We are in a new era in our universities. The transition will be difficult. It will be difficult for us to find our place in a new relationship but the effort will be rewarded and nothing should be done at this point to disturb this transition. Nothing should be done to weaken the authority of the existing bodies who have to carry the process through, but to extend the life of any of them at this stage would be a mistake. The Minister should have regard to these facts when considering the position.
I am glad that the governing body of the college have decided that there shall be an election and not to seek from the Government any further extension. I am glad that an election will take place, although I know that because of the antiquated constitution of the governing body, the governing body that will emerge from that election will be in many respects unrepresentative. However, it will be possible for them to take a step towards a new type of university structure, for example, using their power of co-option to co-opt students to the governing body. By taking this decision not to extend its own life, the governing body have taken the first step towards student-representation on its own councils. Had the governing body taken a decision similar to the kind of decision being put to us in this Bill to prolong its life, again because this mythical merger is about to take place, the governing body would find themselves precluded by law from having students on their councils during the year 1970.
I am glad that this has not happened. It would be a pity if we in this House should, even in relation to a body that has less direct involvement in the college, take a step that would preclude the representation of the new tide of opinion on the Senate and make it more difficult for the Senate colleges to appoint to the governing body these new type of persons who would be able to bridge the gap between students and staff on the one hand and between the administration of the colleges on the other hand.
I appeal to the Minister not to press this point.

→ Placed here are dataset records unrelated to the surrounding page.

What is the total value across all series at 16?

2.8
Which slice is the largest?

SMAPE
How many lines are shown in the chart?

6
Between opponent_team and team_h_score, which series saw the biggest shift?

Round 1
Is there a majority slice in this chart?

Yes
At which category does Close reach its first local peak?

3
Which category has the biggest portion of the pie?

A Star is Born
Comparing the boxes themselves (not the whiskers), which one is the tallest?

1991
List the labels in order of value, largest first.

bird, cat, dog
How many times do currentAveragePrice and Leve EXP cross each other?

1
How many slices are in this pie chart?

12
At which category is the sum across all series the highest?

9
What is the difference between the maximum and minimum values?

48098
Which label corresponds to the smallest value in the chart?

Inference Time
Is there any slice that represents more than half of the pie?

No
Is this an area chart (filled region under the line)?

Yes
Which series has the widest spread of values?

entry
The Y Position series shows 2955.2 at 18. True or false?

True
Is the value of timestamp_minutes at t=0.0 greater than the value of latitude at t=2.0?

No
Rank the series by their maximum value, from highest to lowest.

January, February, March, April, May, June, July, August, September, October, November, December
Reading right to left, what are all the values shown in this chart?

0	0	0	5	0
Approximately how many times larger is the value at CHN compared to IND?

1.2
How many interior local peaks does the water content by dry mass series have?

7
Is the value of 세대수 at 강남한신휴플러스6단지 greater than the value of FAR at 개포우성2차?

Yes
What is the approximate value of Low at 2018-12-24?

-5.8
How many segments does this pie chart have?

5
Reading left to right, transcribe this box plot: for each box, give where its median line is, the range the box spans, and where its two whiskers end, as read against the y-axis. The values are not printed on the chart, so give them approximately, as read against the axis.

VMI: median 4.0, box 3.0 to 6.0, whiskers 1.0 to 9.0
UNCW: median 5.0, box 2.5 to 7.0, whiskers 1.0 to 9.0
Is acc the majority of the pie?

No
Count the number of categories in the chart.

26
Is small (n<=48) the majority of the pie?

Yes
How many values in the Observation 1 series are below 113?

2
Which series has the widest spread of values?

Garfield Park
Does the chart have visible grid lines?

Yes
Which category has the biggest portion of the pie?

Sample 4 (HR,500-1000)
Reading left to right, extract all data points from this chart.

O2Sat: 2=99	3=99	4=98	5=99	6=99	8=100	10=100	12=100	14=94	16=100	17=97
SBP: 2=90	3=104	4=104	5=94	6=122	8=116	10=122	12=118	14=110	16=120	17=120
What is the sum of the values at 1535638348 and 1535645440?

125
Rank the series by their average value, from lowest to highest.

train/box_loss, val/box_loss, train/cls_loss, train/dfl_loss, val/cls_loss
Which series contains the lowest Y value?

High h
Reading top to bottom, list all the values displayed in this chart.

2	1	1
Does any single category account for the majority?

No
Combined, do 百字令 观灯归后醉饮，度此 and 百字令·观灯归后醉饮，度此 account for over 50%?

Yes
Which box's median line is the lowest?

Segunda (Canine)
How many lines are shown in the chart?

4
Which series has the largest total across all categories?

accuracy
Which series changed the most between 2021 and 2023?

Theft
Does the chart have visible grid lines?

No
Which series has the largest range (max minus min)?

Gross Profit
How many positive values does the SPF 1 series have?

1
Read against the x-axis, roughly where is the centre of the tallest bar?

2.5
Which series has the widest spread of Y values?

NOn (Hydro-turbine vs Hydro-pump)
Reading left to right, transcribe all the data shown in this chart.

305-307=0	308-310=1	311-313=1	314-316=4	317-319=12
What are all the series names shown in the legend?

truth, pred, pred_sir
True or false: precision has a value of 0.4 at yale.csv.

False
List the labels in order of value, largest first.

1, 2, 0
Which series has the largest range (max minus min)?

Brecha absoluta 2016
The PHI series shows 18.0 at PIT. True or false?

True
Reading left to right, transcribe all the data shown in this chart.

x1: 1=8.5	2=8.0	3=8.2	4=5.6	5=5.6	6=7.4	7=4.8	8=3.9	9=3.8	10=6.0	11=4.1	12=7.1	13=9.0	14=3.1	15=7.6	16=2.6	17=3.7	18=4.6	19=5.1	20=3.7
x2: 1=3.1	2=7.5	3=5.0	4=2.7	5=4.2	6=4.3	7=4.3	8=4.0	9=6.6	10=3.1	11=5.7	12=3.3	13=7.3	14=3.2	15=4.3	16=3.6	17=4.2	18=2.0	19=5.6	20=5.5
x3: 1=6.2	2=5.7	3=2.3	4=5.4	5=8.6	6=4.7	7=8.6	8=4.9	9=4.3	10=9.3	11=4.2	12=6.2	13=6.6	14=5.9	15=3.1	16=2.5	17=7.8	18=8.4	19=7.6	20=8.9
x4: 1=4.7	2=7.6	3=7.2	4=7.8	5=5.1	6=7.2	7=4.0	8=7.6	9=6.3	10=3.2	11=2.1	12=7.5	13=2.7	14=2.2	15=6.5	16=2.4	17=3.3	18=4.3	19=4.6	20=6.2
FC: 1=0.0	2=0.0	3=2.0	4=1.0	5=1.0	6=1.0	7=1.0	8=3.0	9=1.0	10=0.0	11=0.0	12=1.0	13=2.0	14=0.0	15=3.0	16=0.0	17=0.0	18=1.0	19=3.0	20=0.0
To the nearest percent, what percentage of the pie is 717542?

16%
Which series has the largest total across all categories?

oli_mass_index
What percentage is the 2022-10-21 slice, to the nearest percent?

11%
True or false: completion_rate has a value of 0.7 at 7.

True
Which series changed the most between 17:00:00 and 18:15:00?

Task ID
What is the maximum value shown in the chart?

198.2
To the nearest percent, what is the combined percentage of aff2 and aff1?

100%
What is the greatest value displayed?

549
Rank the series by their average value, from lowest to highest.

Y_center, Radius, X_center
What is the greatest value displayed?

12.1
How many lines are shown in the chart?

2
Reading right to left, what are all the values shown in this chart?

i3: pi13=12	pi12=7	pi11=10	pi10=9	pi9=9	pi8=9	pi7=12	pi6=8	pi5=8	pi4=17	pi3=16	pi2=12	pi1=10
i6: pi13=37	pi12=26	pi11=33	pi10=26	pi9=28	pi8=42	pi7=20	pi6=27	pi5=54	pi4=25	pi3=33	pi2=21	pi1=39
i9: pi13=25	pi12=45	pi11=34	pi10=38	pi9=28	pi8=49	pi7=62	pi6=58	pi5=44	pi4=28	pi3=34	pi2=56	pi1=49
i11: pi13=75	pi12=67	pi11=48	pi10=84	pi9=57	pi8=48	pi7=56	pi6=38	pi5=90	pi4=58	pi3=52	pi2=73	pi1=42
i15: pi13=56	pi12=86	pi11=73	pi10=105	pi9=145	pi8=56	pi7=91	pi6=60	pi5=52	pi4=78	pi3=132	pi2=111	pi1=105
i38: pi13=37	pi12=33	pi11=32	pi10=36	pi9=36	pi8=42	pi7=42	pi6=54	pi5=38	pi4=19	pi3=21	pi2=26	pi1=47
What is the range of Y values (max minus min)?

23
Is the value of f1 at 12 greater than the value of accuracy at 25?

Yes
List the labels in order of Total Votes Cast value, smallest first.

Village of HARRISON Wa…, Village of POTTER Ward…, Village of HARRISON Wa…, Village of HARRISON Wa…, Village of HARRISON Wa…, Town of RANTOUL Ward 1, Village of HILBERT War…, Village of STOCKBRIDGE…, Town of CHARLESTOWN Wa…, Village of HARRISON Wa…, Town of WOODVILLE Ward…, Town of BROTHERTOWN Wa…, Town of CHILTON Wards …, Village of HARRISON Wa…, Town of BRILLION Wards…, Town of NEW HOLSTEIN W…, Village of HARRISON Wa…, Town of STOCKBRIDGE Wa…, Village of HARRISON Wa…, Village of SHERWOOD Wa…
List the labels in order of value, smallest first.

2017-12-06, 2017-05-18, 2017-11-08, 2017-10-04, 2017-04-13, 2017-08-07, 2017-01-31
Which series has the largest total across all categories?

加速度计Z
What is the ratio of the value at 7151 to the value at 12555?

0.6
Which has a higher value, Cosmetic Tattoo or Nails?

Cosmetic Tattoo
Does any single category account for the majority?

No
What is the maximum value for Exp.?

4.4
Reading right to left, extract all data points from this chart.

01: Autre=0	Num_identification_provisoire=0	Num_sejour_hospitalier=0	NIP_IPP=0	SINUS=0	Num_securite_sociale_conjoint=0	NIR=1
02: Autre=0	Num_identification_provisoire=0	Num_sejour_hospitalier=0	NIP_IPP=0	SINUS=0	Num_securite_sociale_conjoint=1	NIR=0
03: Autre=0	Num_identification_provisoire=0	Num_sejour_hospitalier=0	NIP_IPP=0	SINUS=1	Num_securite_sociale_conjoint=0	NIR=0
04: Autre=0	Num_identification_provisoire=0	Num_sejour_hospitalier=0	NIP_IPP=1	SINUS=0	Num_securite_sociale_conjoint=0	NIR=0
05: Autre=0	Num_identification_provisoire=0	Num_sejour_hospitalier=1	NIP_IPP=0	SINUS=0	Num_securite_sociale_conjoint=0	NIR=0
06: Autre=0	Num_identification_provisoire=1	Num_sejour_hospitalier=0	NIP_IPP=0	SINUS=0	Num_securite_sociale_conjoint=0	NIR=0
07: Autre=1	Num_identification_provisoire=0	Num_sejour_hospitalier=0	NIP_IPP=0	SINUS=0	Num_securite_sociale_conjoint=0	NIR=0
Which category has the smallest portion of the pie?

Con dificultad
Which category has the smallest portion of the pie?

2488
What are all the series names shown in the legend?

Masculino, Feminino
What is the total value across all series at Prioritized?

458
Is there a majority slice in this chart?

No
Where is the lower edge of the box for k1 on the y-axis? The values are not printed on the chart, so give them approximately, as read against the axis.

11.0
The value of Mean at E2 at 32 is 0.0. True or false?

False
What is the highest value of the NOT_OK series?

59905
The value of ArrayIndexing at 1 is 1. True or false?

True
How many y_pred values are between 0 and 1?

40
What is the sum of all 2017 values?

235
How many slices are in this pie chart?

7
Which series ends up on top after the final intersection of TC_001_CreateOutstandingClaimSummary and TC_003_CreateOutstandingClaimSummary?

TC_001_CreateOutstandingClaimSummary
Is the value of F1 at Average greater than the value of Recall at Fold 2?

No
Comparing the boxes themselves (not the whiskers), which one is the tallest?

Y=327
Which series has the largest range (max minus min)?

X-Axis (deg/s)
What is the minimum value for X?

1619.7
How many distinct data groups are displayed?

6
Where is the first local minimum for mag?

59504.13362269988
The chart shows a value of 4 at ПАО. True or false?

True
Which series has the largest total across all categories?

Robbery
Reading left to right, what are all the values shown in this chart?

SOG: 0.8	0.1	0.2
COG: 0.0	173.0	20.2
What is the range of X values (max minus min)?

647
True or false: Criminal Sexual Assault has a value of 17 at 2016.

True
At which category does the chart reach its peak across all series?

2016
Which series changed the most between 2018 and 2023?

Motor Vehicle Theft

Let us have the Bill by all means if it is necessary to remedy an unintentional legality but let us not use this Bill to prolong the life of a body which needs to be re-elected, which needs to have the opportunity of being replenished with people who know something more directly of the new tide of opinion within university affairs, a new body which also would in choosing its representatives in the governing body of UCD take account of this tide of opinion, a body that would be more representative and one that would be more likely to command the support of the students than the governing body we have today.